Great Lakes fleet expansion

rushie
9th June 2006, 10:38
Maritime press release -

American Steamship acquires six freighters for $120 million

Purchase brings its lakes fleet to 18 vessels

American Steamship Co. has bolstered its fleet by acquiring six vessels for $120 million.
The Amherst-based company bought the vessels from Oglebay Norton Marine Services in Cleveland, expanding its fleet to a total of 18 vessels. American Steamship already had the largest U.S.-flag fleet on the Great Lakes prior to the deal.

Oglebay Norton is selling six of its nine freighters, to pay down debt and strengthen its balance sheet. American Steamship earlier this year was identified as a potential suitor for the ships.

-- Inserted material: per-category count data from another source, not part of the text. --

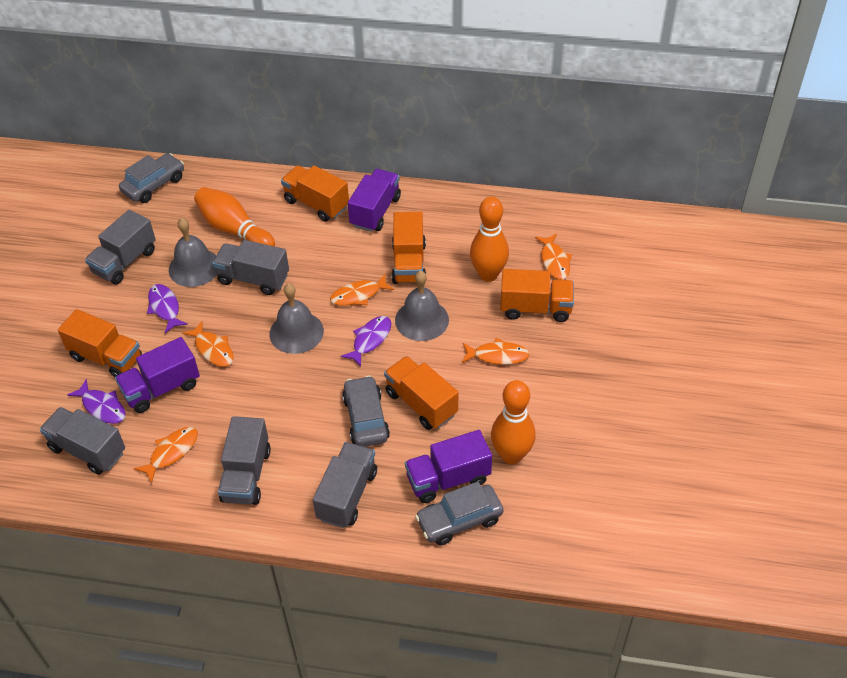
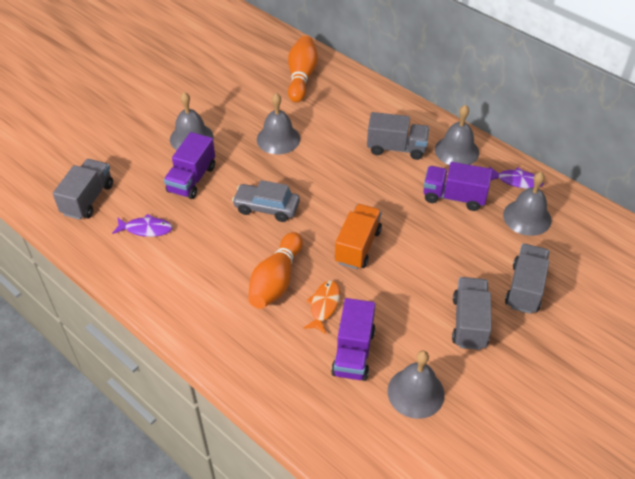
grey bell: [169,218,217,287] [269,283,324,354] [395,271,449,341] = 3 -> [170,92,214,150] [257,93,300,154] [387,351,445,419] [435,105,479,165] [503,172,552,236] = 5
grey car: [119,153,184,203] [342,375,390,447] [415,482,504,546] = 3 -> [232,180,300,222] = 1
grey truck: [40,407,125,475] [85,210,156,285] [212,240,289,295] [218,416,271,505] [313,442,377,528] = 5 -> [53,159,113,220] [367,112,429,160] [452,277,492,350] [505,244,550,314] = 4
orange bowling pin: [194,187,275,247] [470,197,509,282] [491,380,536,464] = 3 -> [248,232,303,309] [288,36,318,102] = 2
orange fish: [133,427,198,483] [182,321,234,367] [330,274,394,306] [462,338,530,365] [535,234,572,280] = 5 -> [303,281,340,334] = 1
orange truck: [58,309,142,377] [281,165,349,222] [384,356,458,430] [392,212,426,284] [500,269,574,322] = 5 -> [335,204,382,269] = 1
purple fish: [67,379,126,424] [147,284,188,333] [341,316,391,367] = 3 -> [112,214,172,237] [489,167,544,189] = 2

For American Steamship, the sale increases its fleet in each of three classes of vessels, said Rhonda Johnson, a spokeswoman for GATX Corp., American Steamship's Chicago-based parent company. "It adds to each of the segments."

While American Steamship is stepping up its presence on the Great Lakes, Oglebay Norton is shifting away from marine shipping to its mining business. Oglebay Norton says it is in talks with an undisclosed party to sell two of the remaining vessels and transfer its leasehold interest in a third ship.

The deal with American Steamship includes long-term contracts for transporting limestone from Oglebay Norton's Michigan quarries, the Cleveland company said. American Steamship has also agreed to hire Oglebay Norton's vessel employees.

American Steamship and Oglebay Norton have had a business relationship since 2002, when they formed a "shipping alliance." That arrangement has allowed them to pool their vessels into one fleet to achieve economies of scale, while maintaining separate ownership.

American Steamship has been operating on the Great Lakes since 1907, transporting dry bulk commodities including iron ore pellets, coal and limestone aggregates. It has been owned by GATX Corp. since 1974.

The Lake Carriers Association reported that in 2005, U.S. flag vessels moved 107.7 million tons of dry-bulk cargo on the Great Lakes, down 3.3 percent from the previous year. Coal shipments were up, while limestone and iron ore shipments were down.